ASSIGNMENT:
Produce word for word the lines of the data below running from the one that has "The Nymphaeum for sale" to the one that has "a parent to", inclusive, and no others.

(Items listed in a dataset)
○ ○ ○

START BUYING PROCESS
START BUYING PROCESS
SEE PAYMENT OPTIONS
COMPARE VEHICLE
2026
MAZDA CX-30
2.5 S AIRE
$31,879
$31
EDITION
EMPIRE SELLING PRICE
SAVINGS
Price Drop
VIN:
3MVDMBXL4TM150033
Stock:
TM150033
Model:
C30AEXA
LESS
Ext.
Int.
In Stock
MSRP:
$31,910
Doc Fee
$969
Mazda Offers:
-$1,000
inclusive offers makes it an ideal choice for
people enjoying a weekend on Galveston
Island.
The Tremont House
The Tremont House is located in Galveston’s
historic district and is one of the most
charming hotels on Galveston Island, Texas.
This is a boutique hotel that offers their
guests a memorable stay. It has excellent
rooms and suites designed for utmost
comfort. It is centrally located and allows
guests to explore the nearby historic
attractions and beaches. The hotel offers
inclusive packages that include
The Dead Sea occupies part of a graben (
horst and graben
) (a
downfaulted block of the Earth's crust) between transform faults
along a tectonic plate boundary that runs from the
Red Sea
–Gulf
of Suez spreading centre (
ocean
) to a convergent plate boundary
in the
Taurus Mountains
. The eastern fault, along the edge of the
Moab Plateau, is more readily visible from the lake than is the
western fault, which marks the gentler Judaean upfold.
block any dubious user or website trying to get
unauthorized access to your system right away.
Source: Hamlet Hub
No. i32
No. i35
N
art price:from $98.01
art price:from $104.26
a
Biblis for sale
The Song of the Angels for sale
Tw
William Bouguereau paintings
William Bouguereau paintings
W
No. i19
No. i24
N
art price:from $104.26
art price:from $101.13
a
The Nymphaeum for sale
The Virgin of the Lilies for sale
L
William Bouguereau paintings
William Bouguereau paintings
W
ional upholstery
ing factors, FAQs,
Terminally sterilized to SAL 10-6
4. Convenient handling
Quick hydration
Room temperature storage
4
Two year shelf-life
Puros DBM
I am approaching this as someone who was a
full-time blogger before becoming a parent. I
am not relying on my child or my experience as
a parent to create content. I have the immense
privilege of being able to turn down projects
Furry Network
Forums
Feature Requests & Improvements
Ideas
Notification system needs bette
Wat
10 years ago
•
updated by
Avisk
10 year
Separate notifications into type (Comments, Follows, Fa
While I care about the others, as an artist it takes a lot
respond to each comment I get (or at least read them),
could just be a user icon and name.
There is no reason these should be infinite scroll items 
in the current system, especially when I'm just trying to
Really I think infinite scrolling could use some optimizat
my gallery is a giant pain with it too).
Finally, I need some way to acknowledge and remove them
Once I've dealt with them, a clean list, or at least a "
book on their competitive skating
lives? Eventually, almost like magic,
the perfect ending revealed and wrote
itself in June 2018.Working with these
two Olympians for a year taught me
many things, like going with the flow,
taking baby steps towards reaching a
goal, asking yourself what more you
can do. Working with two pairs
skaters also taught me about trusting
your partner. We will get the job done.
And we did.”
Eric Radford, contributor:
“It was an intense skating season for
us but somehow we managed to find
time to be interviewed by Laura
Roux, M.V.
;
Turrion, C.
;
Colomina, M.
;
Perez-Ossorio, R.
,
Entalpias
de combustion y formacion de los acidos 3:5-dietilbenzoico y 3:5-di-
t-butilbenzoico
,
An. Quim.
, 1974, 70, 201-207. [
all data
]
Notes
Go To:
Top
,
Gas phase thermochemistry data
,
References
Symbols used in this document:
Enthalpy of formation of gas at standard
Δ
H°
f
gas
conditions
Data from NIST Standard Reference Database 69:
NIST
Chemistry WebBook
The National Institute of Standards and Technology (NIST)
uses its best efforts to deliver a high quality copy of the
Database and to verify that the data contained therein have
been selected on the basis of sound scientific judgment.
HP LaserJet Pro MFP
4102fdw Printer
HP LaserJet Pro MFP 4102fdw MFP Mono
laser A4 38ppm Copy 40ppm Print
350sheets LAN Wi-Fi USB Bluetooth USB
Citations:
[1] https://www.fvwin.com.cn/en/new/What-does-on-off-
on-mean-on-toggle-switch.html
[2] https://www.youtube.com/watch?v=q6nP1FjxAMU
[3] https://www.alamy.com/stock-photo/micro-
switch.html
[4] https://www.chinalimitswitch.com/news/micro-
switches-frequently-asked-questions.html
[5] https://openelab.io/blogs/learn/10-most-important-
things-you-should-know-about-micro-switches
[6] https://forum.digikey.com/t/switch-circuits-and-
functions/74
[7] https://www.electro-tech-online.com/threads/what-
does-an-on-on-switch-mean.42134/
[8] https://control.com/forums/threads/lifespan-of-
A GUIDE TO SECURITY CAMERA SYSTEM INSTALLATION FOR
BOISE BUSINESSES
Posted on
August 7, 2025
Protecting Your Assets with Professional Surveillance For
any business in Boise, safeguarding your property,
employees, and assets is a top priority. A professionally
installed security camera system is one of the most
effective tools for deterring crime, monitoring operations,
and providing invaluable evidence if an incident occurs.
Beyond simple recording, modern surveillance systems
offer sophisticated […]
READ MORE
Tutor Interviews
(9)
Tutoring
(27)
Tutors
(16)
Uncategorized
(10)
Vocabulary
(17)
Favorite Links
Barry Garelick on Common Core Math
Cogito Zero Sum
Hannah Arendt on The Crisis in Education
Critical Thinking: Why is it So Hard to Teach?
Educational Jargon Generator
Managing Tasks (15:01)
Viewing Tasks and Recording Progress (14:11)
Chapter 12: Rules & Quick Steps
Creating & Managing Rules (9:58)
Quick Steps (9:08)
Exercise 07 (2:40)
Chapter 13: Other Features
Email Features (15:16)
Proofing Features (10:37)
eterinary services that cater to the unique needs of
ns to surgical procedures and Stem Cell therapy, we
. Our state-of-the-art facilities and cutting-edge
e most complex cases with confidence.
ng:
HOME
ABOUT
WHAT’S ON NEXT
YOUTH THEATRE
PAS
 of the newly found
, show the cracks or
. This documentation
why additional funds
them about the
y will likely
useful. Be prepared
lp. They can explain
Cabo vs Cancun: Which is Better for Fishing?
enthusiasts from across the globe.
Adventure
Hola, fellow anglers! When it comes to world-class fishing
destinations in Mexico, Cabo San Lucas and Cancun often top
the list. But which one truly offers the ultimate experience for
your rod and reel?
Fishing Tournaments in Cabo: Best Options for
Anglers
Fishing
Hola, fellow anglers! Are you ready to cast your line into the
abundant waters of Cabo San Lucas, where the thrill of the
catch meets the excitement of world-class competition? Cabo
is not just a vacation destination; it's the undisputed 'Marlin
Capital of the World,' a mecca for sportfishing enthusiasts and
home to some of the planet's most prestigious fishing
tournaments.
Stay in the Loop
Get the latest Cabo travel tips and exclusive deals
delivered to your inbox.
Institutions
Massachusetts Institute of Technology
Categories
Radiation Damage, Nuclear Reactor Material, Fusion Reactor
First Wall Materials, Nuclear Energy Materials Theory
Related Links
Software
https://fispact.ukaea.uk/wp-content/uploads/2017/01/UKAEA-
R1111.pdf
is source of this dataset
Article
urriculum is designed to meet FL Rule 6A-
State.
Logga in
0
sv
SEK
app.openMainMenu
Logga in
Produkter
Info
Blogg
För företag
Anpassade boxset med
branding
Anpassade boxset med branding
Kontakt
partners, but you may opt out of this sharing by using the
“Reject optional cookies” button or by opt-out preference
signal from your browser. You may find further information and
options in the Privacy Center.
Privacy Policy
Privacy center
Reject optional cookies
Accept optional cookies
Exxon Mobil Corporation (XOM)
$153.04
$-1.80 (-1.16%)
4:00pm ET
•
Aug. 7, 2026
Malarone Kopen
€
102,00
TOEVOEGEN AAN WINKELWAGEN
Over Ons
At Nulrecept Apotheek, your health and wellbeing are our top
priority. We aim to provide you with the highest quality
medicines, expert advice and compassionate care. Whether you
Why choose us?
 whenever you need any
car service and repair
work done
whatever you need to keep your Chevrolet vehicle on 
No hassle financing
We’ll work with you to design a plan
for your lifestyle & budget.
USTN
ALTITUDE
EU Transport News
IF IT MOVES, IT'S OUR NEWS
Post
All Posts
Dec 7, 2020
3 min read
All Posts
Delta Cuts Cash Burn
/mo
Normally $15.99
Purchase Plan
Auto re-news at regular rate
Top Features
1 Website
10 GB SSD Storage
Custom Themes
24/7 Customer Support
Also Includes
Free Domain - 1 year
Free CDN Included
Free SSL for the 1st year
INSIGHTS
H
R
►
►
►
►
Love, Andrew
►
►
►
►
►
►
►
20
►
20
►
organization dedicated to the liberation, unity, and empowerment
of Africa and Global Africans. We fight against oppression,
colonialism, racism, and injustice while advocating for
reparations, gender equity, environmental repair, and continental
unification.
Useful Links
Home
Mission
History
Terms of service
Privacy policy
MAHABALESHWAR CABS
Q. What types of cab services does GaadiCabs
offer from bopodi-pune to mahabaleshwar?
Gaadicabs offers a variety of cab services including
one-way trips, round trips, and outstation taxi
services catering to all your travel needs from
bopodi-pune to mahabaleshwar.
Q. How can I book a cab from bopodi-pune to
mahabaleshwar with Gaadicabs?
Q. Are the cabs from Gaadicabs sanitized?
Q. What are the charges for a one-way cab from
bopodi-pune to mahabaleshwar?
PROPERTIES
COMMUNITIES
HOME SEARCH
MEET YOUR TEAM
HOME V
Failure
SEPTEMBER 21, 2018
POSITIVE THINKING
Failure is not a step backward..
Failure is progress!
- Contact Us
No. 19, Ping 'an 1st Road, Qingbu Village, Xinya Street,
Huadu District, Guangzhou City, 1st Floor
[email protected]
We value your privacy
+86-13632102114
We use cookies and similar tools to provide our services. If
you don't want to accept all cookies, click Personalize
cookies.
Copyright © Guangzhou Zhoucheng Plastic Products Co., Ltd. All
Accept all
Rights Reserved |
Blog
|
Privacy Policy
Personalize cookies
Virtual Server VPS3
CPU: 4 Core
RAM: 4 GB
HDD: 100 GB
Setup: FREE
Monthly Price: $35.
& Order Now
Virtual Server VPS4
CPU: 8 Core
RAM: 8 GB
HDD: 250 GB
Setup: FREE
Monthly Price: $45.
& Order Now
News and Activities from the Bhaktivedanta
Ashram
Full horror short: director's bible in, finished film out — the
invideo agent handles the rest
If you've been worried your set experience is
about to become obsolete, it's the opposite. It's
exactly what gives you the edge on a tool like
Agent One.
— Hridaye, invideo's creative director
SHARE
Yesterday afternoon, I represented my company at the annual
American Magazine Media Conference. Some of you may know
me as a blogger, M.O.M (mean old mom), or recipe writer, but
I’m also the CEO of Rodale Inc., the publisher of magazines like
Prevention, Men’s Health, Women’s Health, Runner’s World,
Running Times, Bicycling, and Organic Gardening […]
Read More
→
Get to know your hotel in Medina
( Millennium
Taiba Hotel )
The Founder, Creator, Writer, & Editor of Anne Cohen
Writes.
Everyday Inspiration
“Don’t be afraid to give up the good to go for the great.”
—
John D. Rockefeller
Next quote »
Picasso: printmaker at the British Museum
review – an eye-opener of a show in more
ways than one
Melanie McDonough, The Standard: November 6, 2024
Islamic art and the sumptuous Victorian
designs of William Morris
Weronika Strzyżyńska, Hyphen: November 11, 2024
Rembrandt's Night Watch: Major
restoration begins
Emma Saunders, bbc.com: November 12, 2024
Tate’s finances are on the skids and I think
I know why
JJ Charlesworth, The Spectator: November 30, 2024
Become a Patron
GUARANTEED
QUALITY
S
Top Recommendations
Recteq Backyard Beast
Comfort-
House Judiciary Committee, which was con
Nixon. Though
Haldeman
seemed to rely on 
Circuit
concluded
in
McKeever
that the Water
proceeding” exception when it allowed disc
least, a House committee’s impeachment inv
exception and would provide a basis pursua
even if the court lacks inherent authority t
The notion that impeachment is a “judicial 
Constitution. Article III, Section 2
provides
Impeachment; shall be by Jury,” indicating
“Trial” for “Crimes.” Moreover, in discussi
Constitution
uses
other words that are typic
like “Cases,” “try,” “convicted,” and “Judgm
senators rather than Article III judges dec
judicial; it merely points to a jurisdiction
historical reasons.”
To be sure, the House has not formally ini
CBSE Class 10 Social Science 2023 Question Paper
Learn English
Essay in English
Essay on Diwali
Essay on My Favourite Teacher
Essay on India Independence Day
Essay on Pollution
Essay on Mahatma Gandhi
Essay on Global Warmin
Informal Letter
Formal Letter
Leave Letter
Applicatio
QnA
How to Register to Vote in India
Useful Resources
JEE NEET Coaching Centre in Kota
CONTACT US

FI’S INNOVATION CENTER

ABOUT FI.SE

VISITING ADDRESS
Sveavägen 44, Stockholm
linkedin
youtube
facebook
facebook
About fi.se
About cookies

○ ○ ○

ANSWER SECTION:
The Nymphaeum for sale
The Virgin of the Lilies for sale
L
William Bouguereau paintings
William Bouguereau paintings
W
ional upholstery
ing factors, FAQs,
Terminally sterilized to SAL 10-6
4. Convenient handling
Quick hydration
Room temperature storage
4
Two year shelf-life
Puros DBM
I am approaching this as someone who was a
full-time blogger before becoming a parent. I
am not relying on my child or my experience as
a parent to create content. I have the immense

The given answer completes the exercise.